Work item — In the text on Yme1-mediated protein degradation, about what share of newly imported Phb1 was released to the supernatant fraction upon alkaline extraction of mitochondrial membranes?

Text shown —
%%
In these experiments, proteolysis of Cox2 was analyzed at 37°C, conditions which may make folding of the intermembrane space domain of Cox2 difficult. We reasoned that decreasing the temperature to 25°C may stabilize this domain, allowing CH-independent degradation of Cox2 containing canavanine. Therefore, Cox2 was synthesized in the presence of canavanine in mitochondria harboring Yme1 or variants thereof and its stability was examined at 25°C (Fig. 3D). Strikingly, precursor and mature forms of Cox2 were degraded by SSNN, i.e., independently of Yme1 CH (Fig. 3D). Thus, whereas degradation of Cox2 harboring canavanine depends on CH, this requirement is alleviated by lowering the temperature, resulting most likely in a stabilization of the Cox2 fold. These results strongly suggest that the folding state of a substrate protein is one factor which determines the CH requirement of proteolysis.

CH-independent degradation of membrane-embedded Phb1.

In contrast to Cox2, degradation of newly imported Phb1 was found to depend on Yme1 CH. We noted that Phb1 does not efficiently insert into the inner membrane upon import into mitochondria (Fig. 4A). Whereas endogenous Phb1 and Phb2 were exclusively recovered from the membrane pellet upon alkaline extraction of mitochondrial membranes, ∼50% of newly imported Phb1 was released to the supernatant fraction under these conditions, thus behaving like soluble mitochondrial proteins (Fig. 4A). We reasoned that impaired membrane insertion of Phb1 upon import into mitochondria not only prevents its assembly with Phb2 but also renders its degradation CH dependent. To examine this possibility, we attached Phb1 to the transmembrane domain of Yta10 [Yta10(1-161)-Phb1] to ensure membrane anchoring. The hybrid protein was indeed inserted into the inner membrane after import into mitochondria, as demonstrated by alkaline extraction of mitochondrial membranes, and exposed the Phb1 domain to the intermembrane space (Fig. 4A; data not shown). Both Phb1 and Yta10(1-161)-Phb1 were degraded by Yme1 (Fig. 4B). In contrast to Phb1 (Fig. 2C), however, proteolysis of Yta10(1-161)-Phb1 occurred in a CH-independent manner and was mediated both by SSNS and by SSNN (Fig. 4B). This is not due to recognition of the membrane-embedded moiety derived from Yta10, as newly imported Yta10(1-161) was not recognized by Yme1 and accumulated stably in mitochondria (data not shown). Thus, membrane anchoring of newly imported Phb1 alleviates the CH dependence of its degradation, identifying membrane insertion as yet another property of a substrate protein which affects the requirement of Yme1 CH for proteolysis.
%%
Dataset —
%%
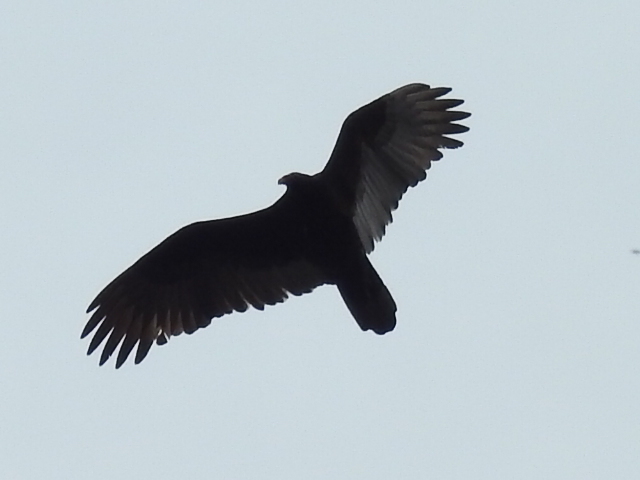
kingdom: Animalia
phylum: Chordata
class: Aves
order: Accipitriformes
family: Cathartidae
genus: Cathartes
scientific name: Cathartes aura
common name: Turkey vulture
%%
Response to this exercise — About 50%.